Muahaha, furchtbar. Furchtbar amüsant XD
Mir fällt auf, mir gefällt die Farbgestalung der Magazine von damals viel besser. Ich glaub ich häng mir den Artikel in die Küche, kann ich dann immer lesen wenn ich mich aufmuntern muss *g*

Freue mich auf die nächsten Artikel.

LG

funkygog
funkygog (@guest_4116)
Vor 15 Jahre

Mir fiel auch spontan die Gestaltung auf. Hat so einen Schülerzeitung Charme. Gefällt mir.
Damals hat man noch mit Schere gearbeitet und nicht „gephotoshopt“
Die Anekdote mit Milch-Fußbad hat was.
Meine Lieblingszeile ist:
„Denn neuerdings schreibt Robert Tanzheuler statt Punk-Orgien“

von Karnstein
von Karnstein(@karnstein)
Vor 15 Jahre

Schockierende Details, die ich hier von meinem persönliche Melancholie-Gott erfahren muss :D
Viel schockierender finde ich es aber, dass die Bravo es scheinbar schon immer geschafft hat, derart mit leeren Worthülsen um sich zu schmeißen, dass die Aussage letztlich gleich null ist und man zu einem Event auch fünf Artikel hätte schreiben können … oder wahlweise fünf Events mit den gleichen pauschalen Worten glattbügeln…

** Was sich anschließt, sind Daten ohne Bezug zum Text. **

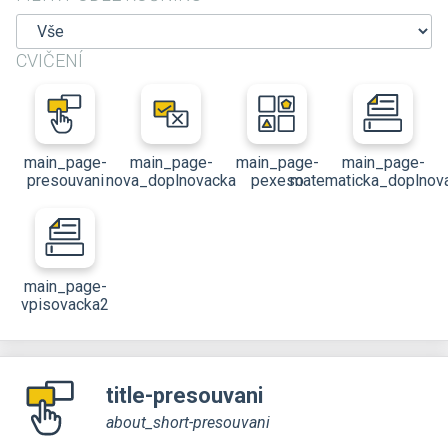
CVIČENÍ
main_page-
main_page-
main_page-
main_page-
presouvani
nova_doplnovacka
pexeso
matematicka_doplnov
main_page-
vpisovacka2
title-presouvani
about_short-presouvani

Tses… ich glaube ich mache mir jetzt mal einen brutalen alten Hardcore-Punk-Klassiker an … „A Forest“ oder „One Hundred Years“ oder sowas :)

von Karnstein
von Karnstein(@karnstein)
Vor 15 Jahre

Pah, das kann ich toppen… nicht nur alter Cure-Hardcore, sondern auch noch „rassistisch“ :D
http://www.youtube.com/watch?v=SQ4m5u016Mo

Tanzfledermaus
Tanzfledermaus(@caroele74)
Vor 9 Jahre

Grins, ich frage mich gerade, warum Füße-in-Milch-Baden nicht nach diesem Artikel zum schwarzen Lifestyle-Tip Nr. 1 mutiert ist?

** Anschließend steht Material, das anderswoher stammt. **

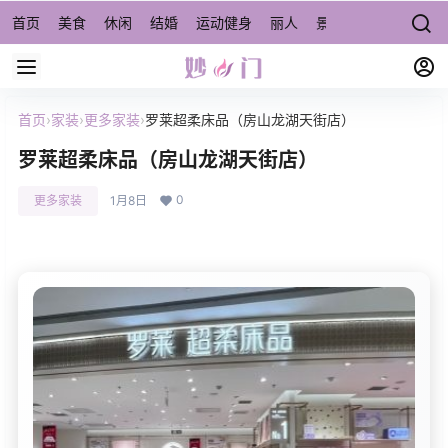
首页
美食
休闲
结婚
运动健身
丽人
景点/周边游
宠物
首页
›
家装
›
更多家装
›
罗莱超柔床品（房山龙湖天街店）
罗莱超柔床品（房山龙湖天街店）
0
更多家装
1月8日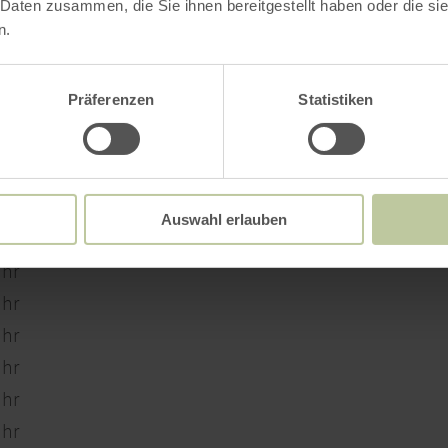
 Daten zusammen, die Sie ihnen bereitgestellt haben oder die s
n.
Auf einen Blick
Präferenzen
Statistiken
Auswahl erlauben
Uhr
Uhr
Uhr
Uhr
Uhr
Uhr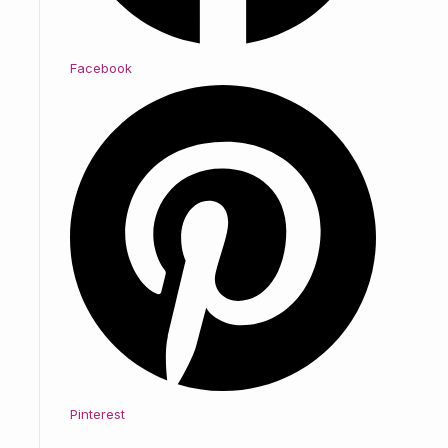
Facebook
Pinterest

Nachdem ich mir jetzt einen ganzen Batzen alter Szene- und Cure-Artikel hier „reingezogen“ habe, muss ich doch glatt mal gucken, wo meine alte Cure-Biografie auf Englisch geblieben ist. Die hab ich 1990 nach langem Überlegen erstanden, da ich ganz furchtbar schlecht in Englisch war. In mühsamster Arbeit und mit einem Englisch-Deutsch-Wörterbuch bewaffnet hab ich dann in mehreren Tagen alles übersetzt und auf Schreibmaschine abgetippt. Die Übersetzung hab ich hier sogar noch rumliegen, nur das Buch dazu müsste ich mal suchen. Da stand auch drin, wie sich Robert und Lol kennen lernten und das alles seinen Lauf nahm. Die deutsche Cure-Biografie von damals war dagegen recht oberflächlich, dünner und mit weniger alten Bildern.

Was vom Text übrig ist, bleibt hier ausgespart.